After a child is able to keep his or her head upright, test one new food at a time (here are the best foods to start with), serving it in small amounts every two to five days, Dr. Parikh suggests. Be sure to prep the food in a form that's safe for them to eat—oats, for example, should be thinned and pureed with water or breast milk to make them easy to swallow, Dr. Parikh says.

That said, if your kiddo is considered high risk—meaning they have severe eczema or an already-diagnosed egg or milk allergy—hold off on doing any food introductions by yourself.

"In these instances, you should consult with a board-certified allergist or a knowledgeable pediatrician who will give guidance on how and when to safely introduce the other foods, and will tell you if additional testing may be necessary," Parikh says.

Allergy Fact #6: Expect a Lot of Trial and Error

There's no perfect age to start testing your child for food allergies—it's more likely you'll book an appointment with the allergist once they begin showing symptoms of a reaction.

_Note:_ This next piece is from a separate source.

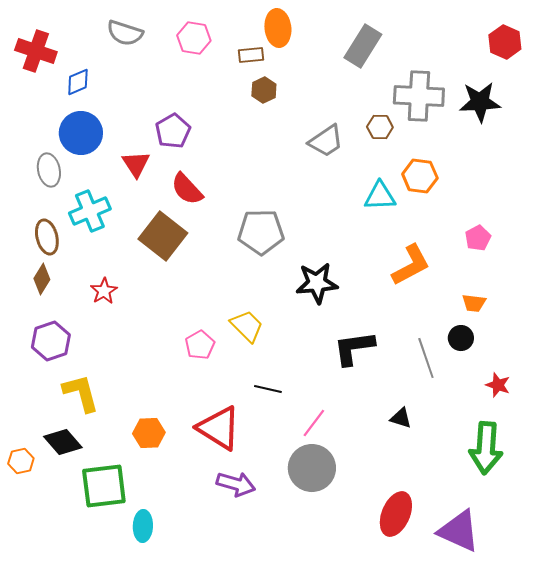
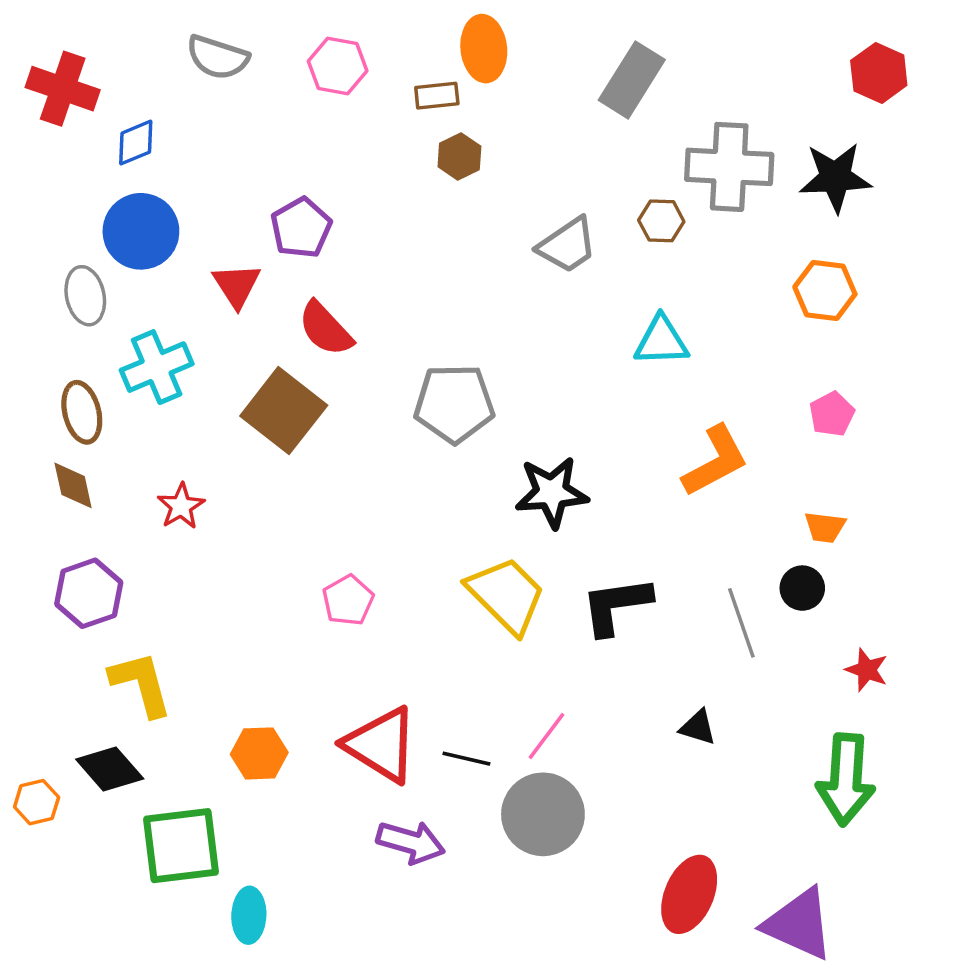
orange hexagon: (420, 176) -> (825, 290), moved
brown diamond: (42, 279) -> (73, 485), turned -44
yellow trapezoid: (247, 326) -> (506, 595), moved, size x1.4
black line: (268, 389) -> (466, 759), moved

But the testing can even be performed on infants, Dr. Parikh says, and it'll either be a skin or blood test (watch Does a Skin Prick Test Hurt?). If the test results are unclear, your allergist may then do an oral food challenge to see if anything triggers a reaction. 

As for intolerances, unfortunately Dr. Parikh says there isn't yet a reliable, validated test, so trial and error is standard. But ruling out allergies is the strong start to helping your child enjoy new foods while staying safe.

This story has been medically reviewed by Stan Cohen, M.D., a pediatric gastroenterologist at the Children's Center for Digestive Health Care in Atlanta and the director of Nutrition4Kids Medical Advisory Board.